[Exercise objective]
Copy each of the entries below word for word, without changing anything.

[Supplied information]
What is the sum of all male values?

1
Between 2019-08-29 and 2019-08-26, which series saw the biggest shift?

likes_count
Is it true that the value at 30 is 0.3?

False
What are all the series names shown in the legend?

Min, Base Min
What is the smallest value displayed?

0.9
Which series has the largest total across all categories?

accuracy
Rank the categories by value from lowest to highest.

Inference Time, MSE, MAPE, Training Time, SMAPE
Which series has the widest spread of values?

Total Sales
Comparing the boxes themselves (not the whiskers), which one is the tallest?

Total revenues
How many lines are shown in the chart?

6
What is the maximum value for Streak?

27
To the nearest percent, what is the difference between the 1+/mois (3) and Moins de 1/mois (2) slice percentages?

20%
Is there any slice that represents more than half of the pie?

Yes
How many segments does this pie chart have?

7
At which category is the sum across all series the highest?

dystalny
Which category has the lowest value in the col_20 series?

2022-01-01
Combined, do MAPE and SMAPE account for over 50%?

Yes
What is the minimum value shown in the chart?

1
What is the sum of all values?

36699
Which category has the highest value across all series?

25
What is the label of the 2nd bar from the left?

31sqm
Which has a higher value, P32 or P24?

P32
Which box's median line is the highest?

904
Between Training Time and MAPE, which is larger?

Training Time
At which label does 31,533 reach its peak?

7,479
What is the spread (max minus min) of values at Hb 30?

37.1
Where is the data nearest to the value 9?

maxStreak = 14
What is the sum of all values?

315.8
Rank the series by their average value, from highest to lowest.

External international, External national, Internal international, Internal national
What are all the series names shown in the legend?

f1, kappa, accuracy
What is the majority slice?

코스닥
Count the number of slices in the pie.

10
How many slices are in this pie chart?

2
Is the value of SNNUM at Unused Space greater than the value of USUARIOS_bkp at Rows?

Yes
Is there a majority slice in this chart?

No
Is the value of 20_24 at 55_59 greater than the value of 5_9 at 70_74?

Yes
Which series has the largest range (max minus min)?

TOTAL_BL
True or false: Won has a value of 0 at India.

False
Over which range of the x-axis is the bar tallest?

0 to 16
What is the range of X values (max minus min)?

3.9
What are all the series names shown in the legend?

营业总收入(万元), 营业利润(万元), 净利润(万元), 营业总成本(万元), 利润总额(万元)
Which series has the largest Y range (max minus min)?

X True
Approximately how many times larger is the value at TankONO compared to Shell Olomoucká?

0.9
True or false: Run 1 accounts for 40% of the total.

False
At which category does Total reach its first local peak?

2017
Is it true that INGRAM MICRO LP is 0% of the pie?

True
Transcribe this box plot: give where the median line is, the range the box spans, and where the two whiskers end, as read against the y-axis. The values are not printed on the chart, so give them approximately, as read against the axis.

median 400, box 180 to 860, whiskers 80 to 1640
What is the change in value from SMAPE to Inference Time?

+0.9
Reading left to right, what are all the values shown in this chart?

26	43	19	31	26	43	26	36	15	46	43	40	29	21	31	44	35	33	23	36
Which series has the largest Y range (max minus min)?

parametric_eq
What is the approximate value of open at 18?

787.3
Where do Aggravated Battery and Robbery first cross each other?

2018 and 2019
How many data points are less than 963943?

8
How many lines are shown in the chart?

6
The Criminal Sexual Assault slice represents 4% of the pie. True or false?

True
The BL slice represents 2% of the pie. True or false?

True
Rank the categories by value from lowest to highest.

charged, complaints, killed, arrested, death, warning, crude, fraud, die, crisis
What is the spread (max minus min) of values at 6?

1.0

[Your solution]
What is the sum of all male values?

1
Between 2019-08-29 and 2019-08-26, which series saw the biggest shift?

likes_count
Is it true that the value at 30 is 0.3?

False
What are all the series names shown in the legend?

Min, Base Min
What is the smallest value displayed?

0.9
Which series has the largest total across all categories?

accuracy
Rank the categories by value from lowest to highest.

Inference Time, MSE, MAPE, Training Time, SMAPE
Which series has the widest spread of values?

Total Sales
Comparing the boxes themselves (not the whiskers), which one is the tallest?

Total revenues
How many lines are shown in the chart?

6
What is the maximum value for Streak?

27
To the nearest percent, what is the difference between the 1+/mois (3) and Moins de 1/mois (2) slice percentages?

20%
Is there any slice that represents more than half of the pie?

Yes
How many segments does this pie chart have?

7
At which category is the sum across all series the highest?

dystalny
Which category has the lowest value in the col_20 series?

2022-01-01
Combined, do MAPE and SMAPE account for over 50%?

Yes
What is the minimum value shown in the chart?

1
What is the sum of all values?

36699
Which category has the highest value across all series?

25
What is the label of the 2nd bar from the left?

31sqm
Which has a higher value, P32 or P24?

P32
Which box's median line is the highest?

904
Between Training Time and MAPE, which is larger?

Training Time
At which label does 31,533 reach its peak?

7,479
What is the spread (max minus min) of values at Hb 30?

37.1
Where is the data nearest to the value 9?

maxStreak = 14
What is the sum of all values?

315.8
Rank the series by their average value, from highest to lowest.

External international, External national, Internal international, Internal national
What are all the series names shown in the legend?

f1, kappa, accuracy
What is the majority slice?

코스닥
Count the number of slices in the pie.

10
How many slices are in this pie chart?

2
Is the value of SNNUM at Unused Space greater than the value of USUARIOS_bkp at Rows?

Yes
Is there a majority slice in this chart?

No
Is the value of 20_24 at 55_59 greater than the value of 5_9 at 70_74?

Yes
Which series has the largest range (max minus min)?

TOTAL_BL
True or false: Won has a value of 0 at India.

False
Over which range of the x-axis is the bar tallest?

0 to 16
What is the range of X values (max minus min)?

3.9
What are all the series names shown in the legend?

营业总收入(万元), 营业利润(万元), 净利润(万元), 营业总成本(万元), 利润总额(万元)
Which series has the largest Y range (max minus min)?

X True
Approximately how many times larger is the value at TankONO compared to Shell Olomoucká?

0.9
True or false: Run 1 accounts for 40% of the total.

False
At which category does Total reach its first local peak?

2017
Is it true that INGRAM MICRO LP is 0% of the pie?

True
Transcribe this box plot: give where the median line is, the range the box spans, and where the two whiskers end, as read against the y-axis. The values are not printed on the chart, so give them approximately, as read against the axis.

median 400, box 180 to 860, whiskers 80 to 1640
What is the change in value from SMAPE to Inference Time?

+0.9
Reading left to right, what are all the values shown in this chart?

26	43	19	31	26	43	26	36	15	46	43	40	29	21	31	44	35	33	23	36
Which series has the largest Y range (max minus min)?

parametric_eq
What is the approximate value of open at 18?

787.3
Where do Aggravated Battery and Robbery first cross each other?

2018 and 2019
How many data points are less than 963943?

8
How many lines are shown in the chart?

6
The Criminal Sexual Assault slice represents 4% of the pie. True or false?

True
The BL slice represents 2% of the pie. True or false?

True
Rank the categories by value from lowest to highest.

charged, complaints, killed, arrested, death, warning, crude, fraud, die, crisis
What is the spread (max minus min) of values at 6?

1.0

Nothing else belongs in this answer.